= Problem description =
Reproduce the material verbatim, from its start through the line containing "26: (201, 169)", both ends included, and nothing past that line.

Given information: Begin

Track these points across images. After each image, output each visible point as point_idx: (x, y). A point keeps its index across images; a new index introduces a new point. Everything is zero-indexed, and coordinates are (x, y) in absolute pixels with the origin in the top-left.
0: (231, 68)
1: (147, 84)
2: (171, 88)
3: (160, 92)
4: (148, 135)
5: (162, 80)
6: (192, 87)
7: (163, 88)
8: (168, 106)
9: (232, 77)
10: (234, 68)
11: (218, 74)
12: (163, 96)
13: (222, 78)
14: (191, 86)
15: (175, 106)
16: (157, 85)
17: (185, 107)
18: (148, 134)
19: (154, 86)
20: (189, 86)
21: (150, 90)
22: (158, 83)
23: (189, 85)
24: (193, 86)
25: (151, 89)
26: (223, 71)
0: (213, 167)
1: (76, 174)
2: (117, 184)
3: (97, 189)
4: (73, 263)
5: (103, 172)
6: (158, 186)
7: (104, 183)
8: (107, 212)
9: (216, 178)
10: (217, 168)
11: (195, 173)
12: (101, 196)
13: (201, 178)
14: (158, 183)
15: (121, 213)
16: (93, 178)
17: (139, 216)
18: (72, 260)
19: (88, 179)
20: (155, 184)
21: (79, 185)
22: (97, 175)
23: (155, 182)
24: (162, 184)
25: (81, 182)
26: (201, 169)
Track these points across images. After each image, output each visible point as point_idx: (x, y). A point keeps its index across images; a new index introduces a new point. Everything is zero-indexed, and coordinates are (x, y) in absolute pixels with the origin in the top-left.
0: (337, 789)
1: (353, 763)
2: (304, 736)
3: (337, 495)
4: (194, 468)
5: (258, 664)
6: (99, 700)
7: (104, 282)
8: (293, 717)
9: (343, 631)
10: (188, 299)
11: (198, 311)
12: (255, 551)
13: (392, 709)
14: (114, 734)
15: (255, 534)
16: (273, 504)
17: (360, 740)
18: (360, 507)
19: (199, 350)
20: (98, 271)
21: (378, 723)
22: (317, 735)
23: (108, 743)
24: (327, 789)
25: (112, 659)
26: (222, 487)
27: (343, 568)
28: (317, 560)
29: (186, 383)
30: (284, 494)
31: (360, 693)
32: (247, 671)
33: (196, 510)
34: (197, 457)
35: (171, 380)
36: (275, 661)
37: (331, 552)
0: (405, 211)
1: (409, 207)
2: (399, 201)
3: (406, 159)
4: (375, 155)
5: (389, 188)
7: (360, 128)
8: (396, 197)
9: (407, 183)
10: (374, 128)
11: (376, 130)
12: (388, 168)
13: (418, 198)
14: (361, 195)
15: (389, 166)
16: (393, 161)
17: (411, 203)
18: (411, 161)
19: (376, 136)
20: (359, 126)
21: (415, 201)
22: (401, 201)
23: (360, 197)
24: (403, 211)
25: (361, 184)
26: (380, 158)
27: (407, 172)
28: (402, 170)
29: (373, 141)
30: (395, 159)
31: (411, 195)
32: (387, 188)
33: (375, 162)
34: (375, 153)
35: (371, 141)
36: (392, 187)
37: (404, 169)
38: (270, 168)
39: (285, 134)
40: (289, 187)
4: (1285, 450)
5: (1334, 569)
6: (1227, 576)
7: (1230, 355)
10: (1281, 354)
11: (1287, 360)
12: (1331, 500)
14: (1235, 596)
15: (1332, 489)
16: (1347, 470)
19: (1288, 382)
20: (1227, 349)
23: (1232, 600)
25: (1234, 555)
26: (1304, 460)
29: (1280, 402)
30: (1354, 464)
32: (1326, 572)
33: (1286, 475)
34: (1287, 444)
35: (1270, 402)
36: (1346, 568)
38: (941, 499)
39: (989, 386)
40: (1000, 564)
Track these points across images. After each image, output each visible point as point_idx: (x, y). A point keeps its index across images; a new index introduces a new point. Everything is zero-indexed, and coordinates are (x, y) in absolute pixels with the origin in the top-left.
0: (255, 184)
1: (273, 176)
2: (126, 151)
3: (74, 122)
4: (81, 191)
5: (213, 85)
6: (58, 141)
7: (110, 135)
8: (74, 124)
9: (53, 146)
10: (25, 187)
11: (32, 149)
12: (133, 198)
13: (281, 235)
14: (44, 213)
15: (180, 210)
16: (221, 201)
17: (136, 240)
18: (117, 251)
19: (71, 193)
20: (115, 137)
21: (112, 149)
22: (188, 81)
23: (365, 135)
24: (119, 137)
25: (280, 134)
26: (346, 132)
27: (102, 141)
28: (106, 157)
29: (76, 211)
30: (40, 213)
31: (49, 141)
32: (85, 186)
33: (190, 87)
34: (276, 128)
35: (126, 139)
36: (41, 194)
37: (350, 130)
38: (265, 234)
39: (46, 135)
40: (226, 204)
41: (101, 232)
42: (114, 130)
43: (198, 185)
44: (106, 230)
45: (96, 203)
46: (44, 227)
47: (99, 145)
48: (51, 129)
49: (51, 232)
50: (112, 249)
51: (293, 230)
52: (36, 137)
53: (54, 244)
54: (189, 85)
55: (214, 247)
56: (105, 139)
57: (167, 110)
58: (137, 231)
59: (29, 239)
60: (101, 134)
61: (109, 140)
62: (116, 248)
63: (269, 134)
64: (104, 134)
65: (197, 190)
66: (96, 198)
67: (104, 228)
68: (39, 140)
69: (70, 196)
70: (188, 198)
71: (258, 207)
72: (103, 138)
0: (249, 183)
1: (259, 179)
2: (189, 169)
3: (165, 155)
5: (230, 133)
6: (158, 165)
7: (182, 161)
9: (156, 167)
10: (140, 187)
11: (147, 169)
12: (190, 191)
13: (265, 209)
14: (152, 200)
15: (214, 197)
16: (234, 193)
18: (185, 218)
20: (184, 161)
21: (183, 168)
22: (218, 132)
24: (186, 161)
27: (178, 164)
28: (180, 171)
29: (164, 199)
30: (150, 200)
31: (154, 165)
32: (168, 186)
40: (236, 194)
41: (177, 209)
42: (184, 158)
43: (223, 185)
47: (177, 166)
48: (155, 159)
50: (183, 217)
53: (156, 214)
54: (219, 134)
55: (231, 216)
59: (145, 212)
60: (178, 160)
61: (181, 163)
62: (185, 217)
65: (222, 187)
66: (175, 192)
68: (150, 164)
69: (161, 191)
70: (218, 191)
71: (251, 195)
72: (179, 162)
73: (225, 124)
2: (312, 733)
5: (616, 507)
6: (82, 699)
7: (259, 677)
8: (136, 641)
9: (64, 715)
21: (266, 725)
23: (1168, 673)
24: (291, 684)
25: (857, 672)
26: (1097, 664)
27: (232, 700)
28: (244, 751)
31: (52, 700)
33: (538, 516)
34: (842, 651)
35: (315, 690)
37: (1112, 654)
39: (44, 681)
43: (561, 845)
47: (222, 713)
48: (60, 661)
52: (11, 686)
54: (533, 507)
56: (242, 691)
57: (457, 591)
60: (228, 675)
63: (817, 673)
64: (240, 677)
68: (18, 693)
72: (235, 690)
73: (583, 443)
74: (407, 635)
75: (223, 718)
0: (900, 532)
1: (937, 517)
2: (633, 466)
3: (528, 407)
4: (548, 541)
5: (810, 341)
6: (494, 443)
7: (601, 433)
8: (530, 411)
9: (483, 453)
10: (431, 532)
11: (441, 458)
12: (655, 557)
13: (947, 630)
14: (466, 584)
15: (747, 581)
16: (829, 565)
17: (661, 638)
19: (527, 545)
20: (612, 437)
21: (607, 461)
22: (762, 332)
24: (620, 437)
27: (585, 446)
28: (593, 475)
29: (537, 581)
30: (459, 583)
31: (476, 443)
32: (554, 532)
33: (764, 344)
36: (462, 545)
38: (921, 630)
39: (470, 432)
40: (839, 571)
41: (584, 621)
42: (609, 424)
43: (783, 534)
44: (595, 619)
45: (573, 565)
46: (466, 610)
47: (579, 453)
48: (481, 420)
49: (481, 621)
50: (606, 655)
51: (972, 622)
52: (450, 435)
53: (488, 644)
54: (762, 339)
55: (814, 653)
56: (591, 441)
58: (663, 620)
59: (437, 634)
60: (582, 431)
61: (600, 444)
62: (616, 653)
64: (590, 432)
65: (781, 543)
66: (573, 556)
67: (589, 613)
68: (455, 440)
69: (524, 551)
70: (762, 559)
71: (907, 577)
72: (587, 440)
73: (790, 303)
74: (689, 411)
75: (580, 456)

Given information: End

= Written answer =
Track these points across images. After each image, output each visible point as point_idx: (x, y). A point keeps its index across images; a new index introduces a new point. Everything is zero-indexed, and coordinates are (x, y) in absolute pixels with the origin in the top-left.
0: (231, 68)
1: (147, 84)
2: (171, 88)
3: (160, 92)
4: (148, 135)
5: (162, 80)
6: (192, 87)
7: (163, 88)
8: (168, 106)
9: (232, 77)
10: (234, 68)
11: (218, 74)
12: (163, 96)
13: (222, 78)
14: (191, 86)
15: (175, 106)
16: (157, 85)
17: (185, 107)
18: (148, 134)
19: (154, 86)
20: (189, 86)
21: (150, 90)
22: (158, 83)
23: (189, 85)
24: (193, 86)
25: (151, 89)
26: (223, 71)
0: (213, 167)
1: (76, 174)
2: (117, 184)
3: (97, 189)
4: (73, 263)
5: (103, 172)
6: (158, 186)
7: (104, 183)
8: (107, 212)
9: (216, 178)
10: (217, 168)
11: (195, 173)
12: (101, 196)
13: (201, 178)
14: (158, 183)
15: (121, 213)
16: (93, 178)
17: (139, 216)
18: (72, 260)
19: (88, 179)
20: (155, 184)
21: (79, 185)
22: (97, 175)
23: (155, 182)
24: (162, 184)
25: (81, 182)
26: (201, 169)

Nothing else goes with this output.